## [Objectives]
1) In the forum thread about telephoto lenses, how much cheaper does Isaac Grant say the Tamron is than the Sigma C?
2) Substitute "AF points" for "focus points" in the forum thread's passage from "The Tamron is" to "bodies, no af.", and write out the result.

## [Document section]

Let's rephrase that: "If your camera only focuses down to f/5.6 the Tamron and Sigma lenses provide significant extra practical value over the Canon+Teleconverter combination."


----------



## heptagon (May 27, 2015)

Isaac Grant said:


> heptagon said:
> 
> 
> > To me it seems that you pretty much get what you pay for comparing between the Tamron 150-600, the Sigma 150-600 Contemporary and Sports and the Canon 100-400L II + 1.4 Extender.
> ...



The Tamron also is quite a bit cheaper... so it's give and take here.

Over at the digital picture the Canon+1.4 at 560mm and f/8 is much sharper at the edges than the alternatives at 500/600mm. The center is sharp on any lens, so that's hard to compare from those pictures. But if you fill the frame the Canon combo is the way to go in my opinion. But you have to compare the image quality with your budget, your camera focusing options and with real world experience which may differ a lot from the lab tests. If I had the money I'd pay a lot for a small and light lens.


----------



## Lee Jay (May 28, 2015)

heptagon said:


> candc said:
> 
> 
> > You don't need a camera that focuses at f/8 with the tamron or sigma. They are 6.3 but focus as if 5.6.
> ...



Even on the 7D2 it gives you access to most of the other focus points beyond the 5 center ones.


----------



## Isaac Grant (May 28, 2015)

heptagon said:


> Isaac Grant said:
> 
> 
> > heptagon said:
> ...



On a crop sensor camera, the benefit of the edge sharpness is lost, especially since just about every bird pic needs to be cropped as well. 

The Tamron is cheaper than the S but only $20 cheaper than the C.

I would also argue that if you fill the frame with the Canon combo then you are at a major disadvantage because you only have 5 focus points to use. So it will be very hard to frame the picture and get the focus points on the eye with only the center focus point and 4 surrounding.


----------



## candc (May 28, 2015)

If you are using the canon with the 1.4xiii it is [email protected]/8 if you have it on a 1dx,5diii, or 7dii then you have af on the center point. Orher canon bodies, no af.

The tamron and sigma's are 600 f/6.3 I know with the 7dii and 70d that all the center 1/3 (large zone) points work. Afaik you will have af on all canon bodies.


----------



## sanj (May 28, 2015)

http://www.canonrumors.com/forum/index.php?topic=25368.0

Some more pictures and thoughts here.


----------



## AlanF (May 28, 2015)

Why is Dustin Abbott always described as a "friend of the site"? Is a Facebook friend or does he buy the mods a beer when he sees them, or what?


----------



## candc (May 28, 2015)

AlanF said:


> Why is Dustin Abbott always described as a "friend of the site"? Is a Facebook friend or does he buy the mods a beer when he sees them, or what?



they are all pretty chummy up there in the great white north.


----------



## TWI by Dustin Abbott (May 29, 2015)

candc said:


> AlanF said:
> 
> 
> > Why is Dustin Abbott always described as a "friend of the site"? Is a Facebook friend or does he buy the mods a beer when he sees them, or what?
> ...


Yep, it's a very small country, you know. ;D


----------



## privatebydesign (May 29, 2015)

TWI by Dustin Abbott said:


> candc said:
> 
> 
> > AlanF said:
> ...


Eh. ;D


----------

## [Entries]
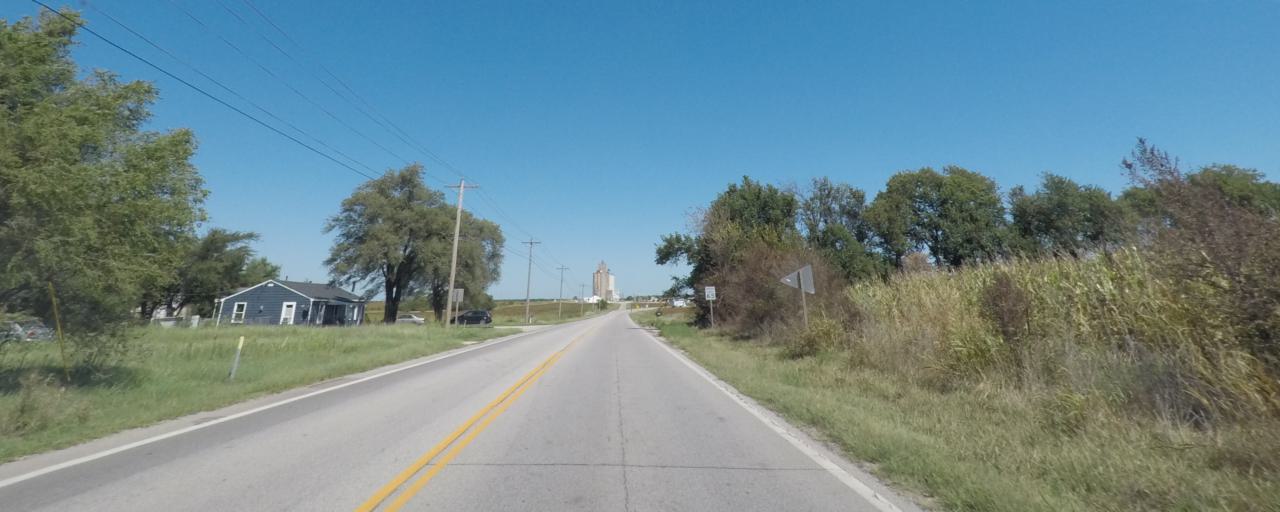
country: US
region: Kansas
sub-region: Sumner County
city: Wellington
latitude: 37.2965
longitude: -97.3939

--

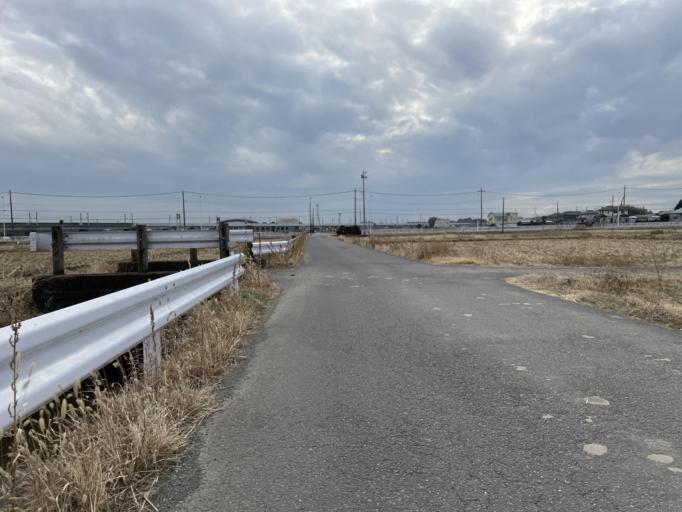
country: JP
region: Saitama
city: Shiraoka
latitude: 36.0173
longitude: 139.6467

## [Results by task]
1) $20

2)
The Tamron is cheaper than the S but only $20 cheaper than the C.

I would also argue that if you fill the frame with the Canon combo then you are at a major disadvantage because you only have 5 AF points to use. So it will be very hard to frame the picture and get the AF points on the eye with only the center focus point and 4 surrounding.


----------



## candc (May 28, 2015)

If you are using the canon with the 1.4xiii it is [email protected]/8 if you have it on a 1dx,5diii, or 7dii then you have af on the center point. Orher canon bodies, no af.